What does it sound like when a rock is in my brakes?
It depends on how big your vehicle is and how big the pebble is. Different size cars emit varying specific pitches, but one thing all these sounds have in common is that they are mostly loud and high-pitched, the kind of sound that would set off alarm bells in your mind and make you stop your car immediately.
It could vary from a grinding sound to a high-pitched squeal. This is probably why it is easy to diagnose and identify the problem and where it’s coming from.
Can I drive my car if a rock is stuck in the brakes?
If there is a problem with your brakes, the first thing you should do is repair them to the best of your abilities because the brakes are one of the most crucial parts of the car.
Yes, it is possible to drive the car still, but no, it’s not advisable. Apart from the lack of efficiency and the potential damage it might cause to your brakes, it is also very loud and could attract the attention of traffic enforcers (and other drivers on the road who would think your tires are about to come off).

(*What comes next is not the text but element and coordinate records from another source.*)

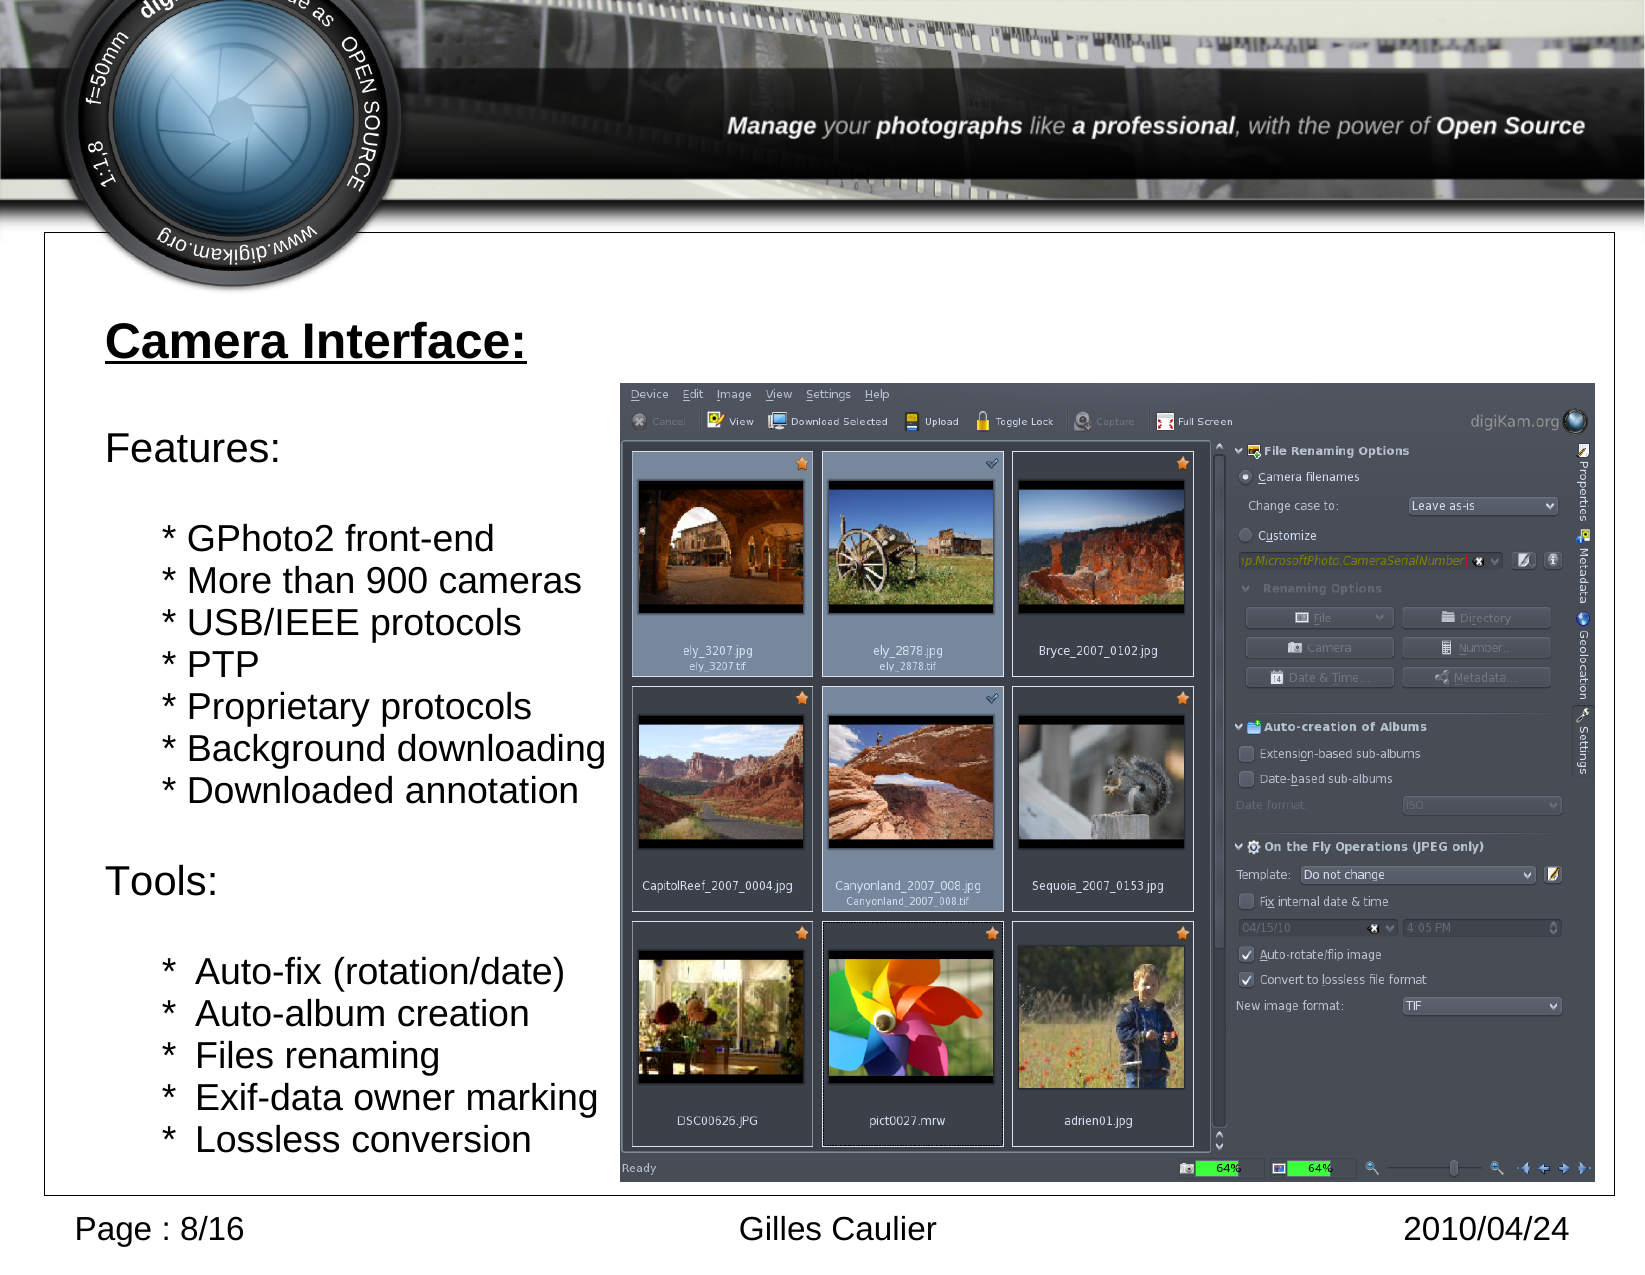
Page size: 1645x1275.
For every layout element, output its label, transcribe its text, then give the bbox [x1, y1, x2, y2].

title Camera Interface: Features: * GPhoto2 front-end * More than 900 cameras * USB/IEEE protocols * PTP * Proprietary protocols * Background downloading * Downloaded annotation Tools: * Auto-fix (rotation/date) * Auto-album creation * Files renaming * Exif-data owner marking * Lossless conversion [44, 243, 1615, 1196]
picture [0, 0, 1645, 296]
picture [620, 383, 1595, 1182]
text_box Page : <numéro>/16 Gilles Caulier 2010/04/24 [21, 1207, 1623, 1251]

Although we have stated that a small rock is unlikely to spoil your brakes on a short drive, we have to stress that leaving it in for too long while still driving the car would not be a good idea.
Related content: Do Brake Pads Come In Pairs? (Answered)
Can I remove the rock without taking the wheels off?
For the most part, no, you cannot. Even in routine brake cleaning maintenance, you have to remove your wheels. This is because, for procedures like this, you have to reach the brake system, which is always covered by the wheels.
The removal of the rock is relatively easy if that is all you are bothered about, though. Most of the time, all it takes is to check for the position of the rock and bend the dust shield so that it falls off (you might have to adjust the position of the wheel if the rock is lodged somewhere above so that it easily falls off).
However, if you want to try without removing the wheels, you can do it by using a pressure washer. Add some cleaning solution, and you might get a chance to dislodge the rock.
Rocks in your brakes are relatively easy to deal with, but most people panic and run to their dealers and mechanics because they think it is something beyond them. If you follow the simple steps outlined above, the rock in your brakes will be removed in no time, and you can enjoy your drives again.
Depending on your location and repair shop, removing a rock from the brakes will cost you over $100. In this article, you learned how to do it for free!